Work instructions:
In every record, change "phylum" to "division", keep all other lines the same, and omit the pictures from your answer.

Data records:

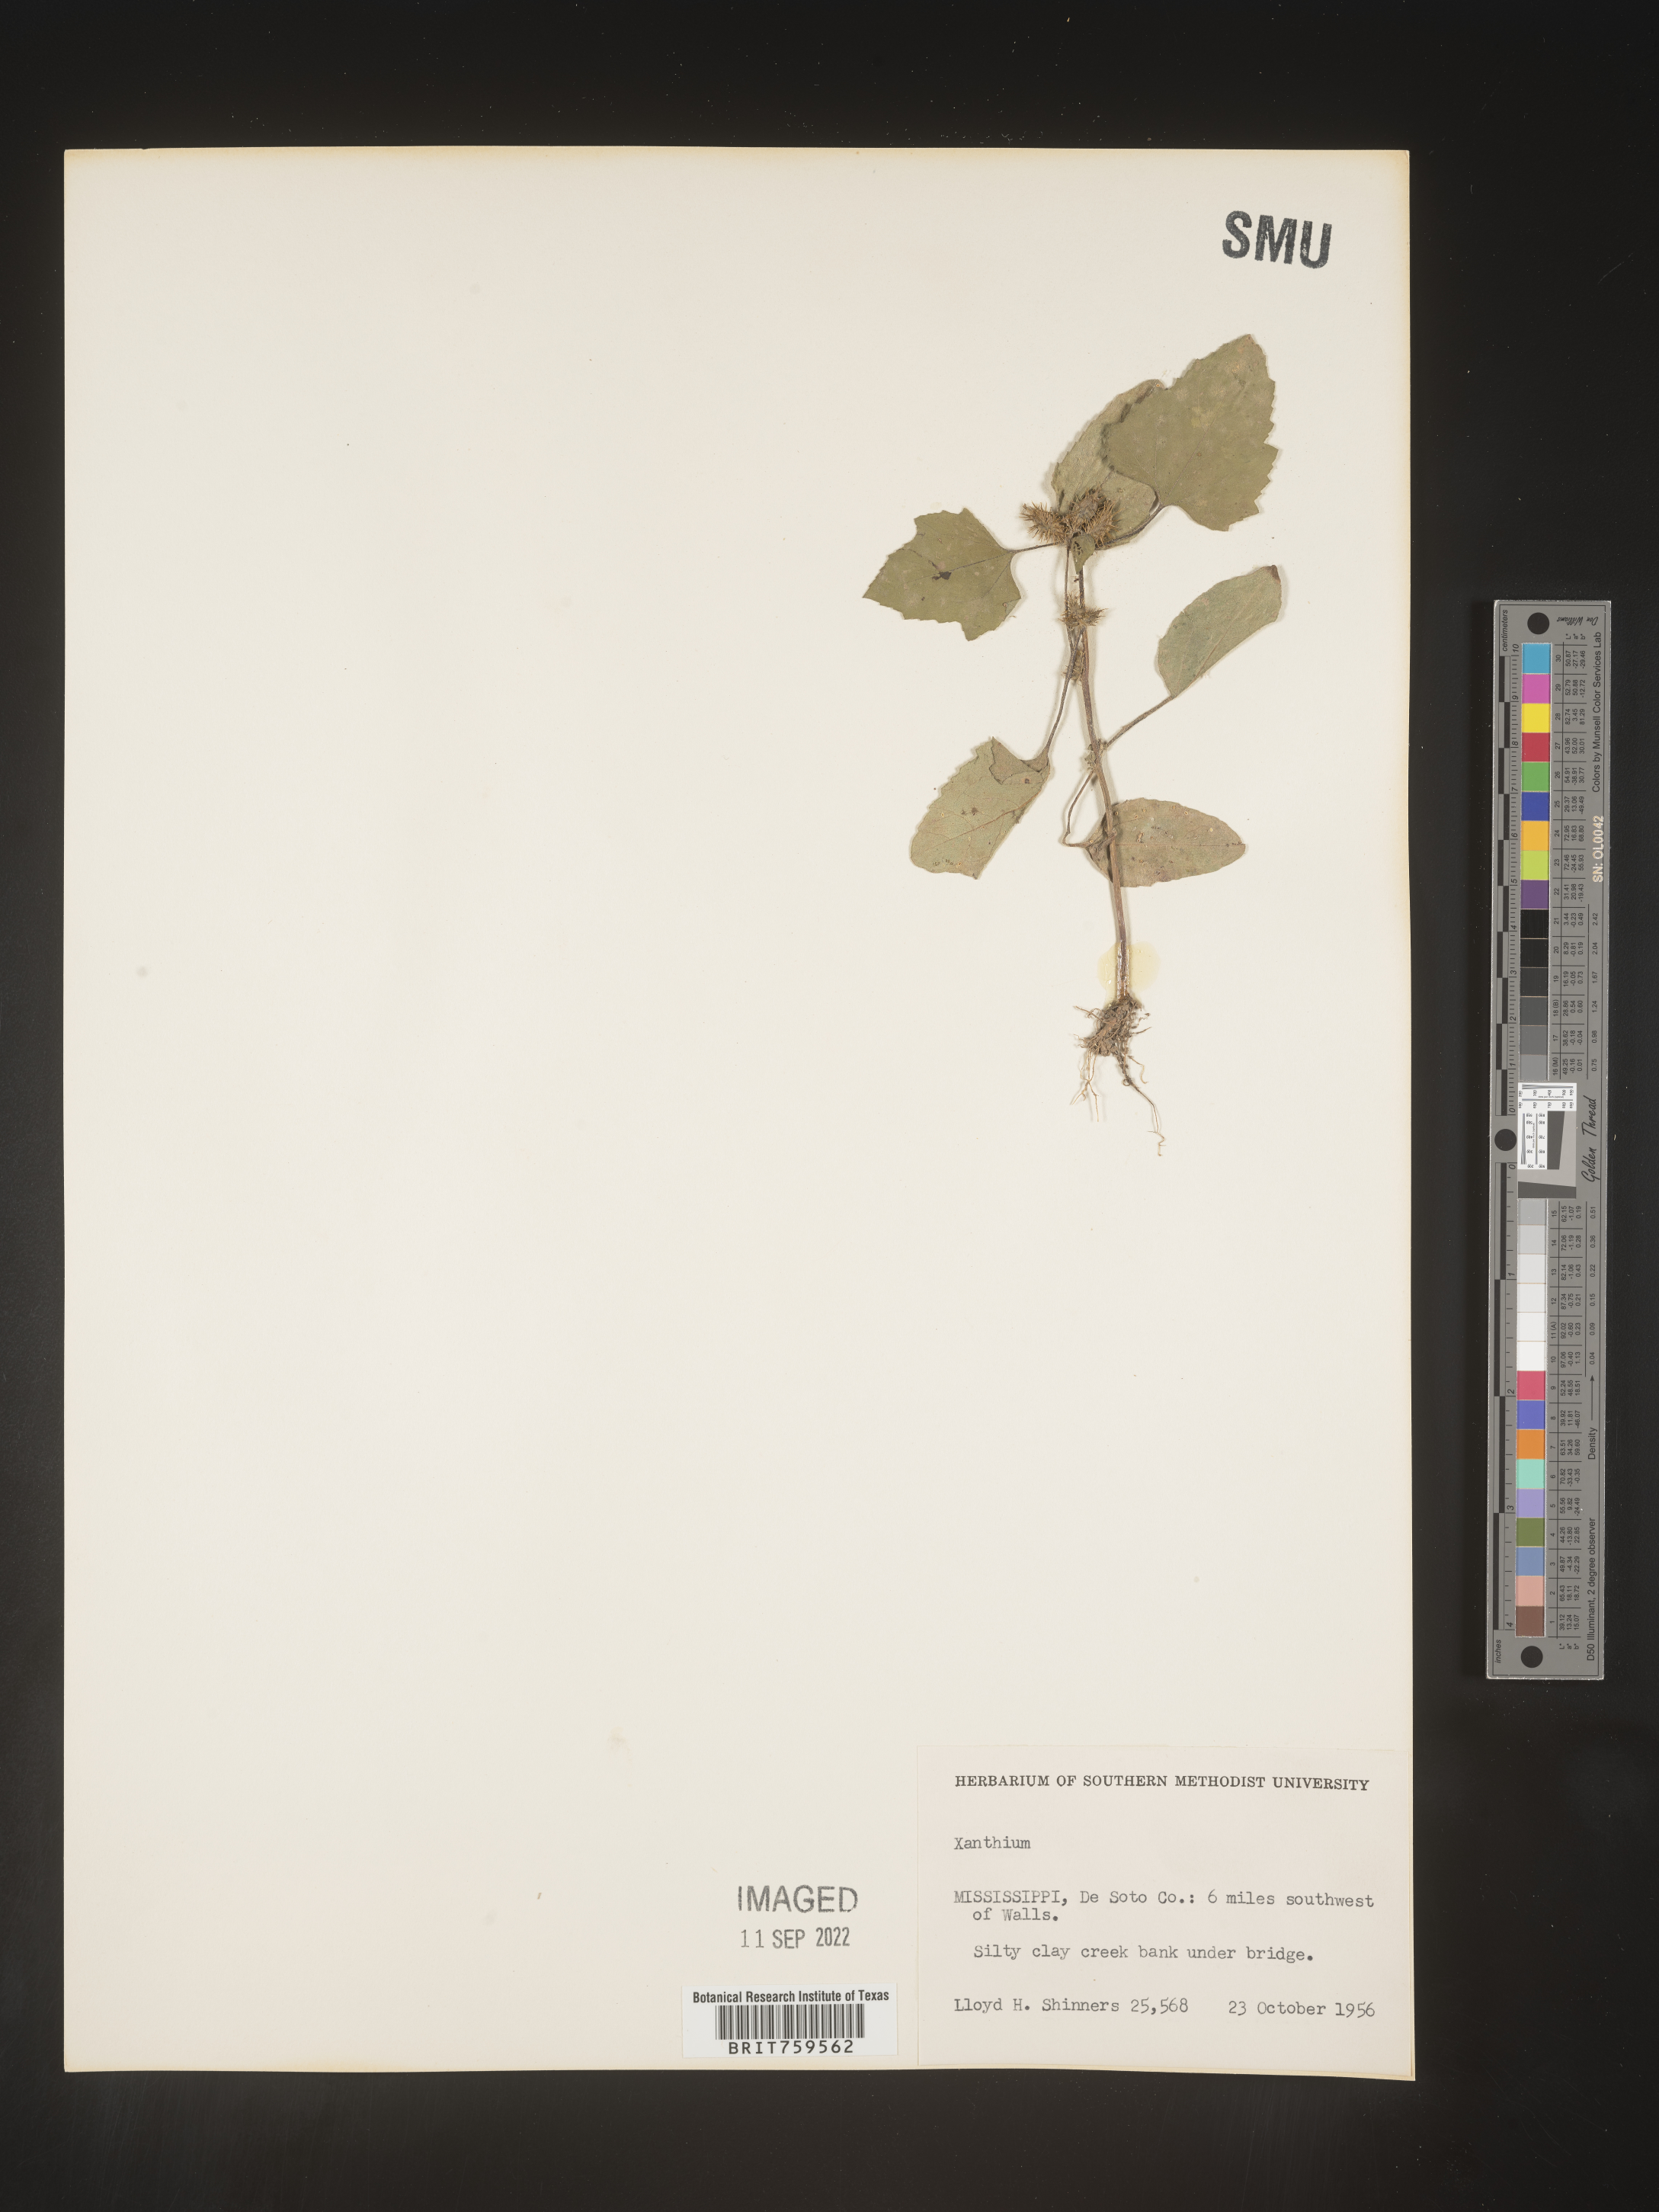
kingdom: Plantae
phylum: Tracheophyta
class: Magnoliopsida
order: Asterales
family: Asteraceae
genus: Xanthium
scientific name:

Full response:
kingdom: Plantae
division: Tracheophyta
class: Magnoliopsida
order: Asterales
family: Asteraceae
genus: Xanthium
scientific name:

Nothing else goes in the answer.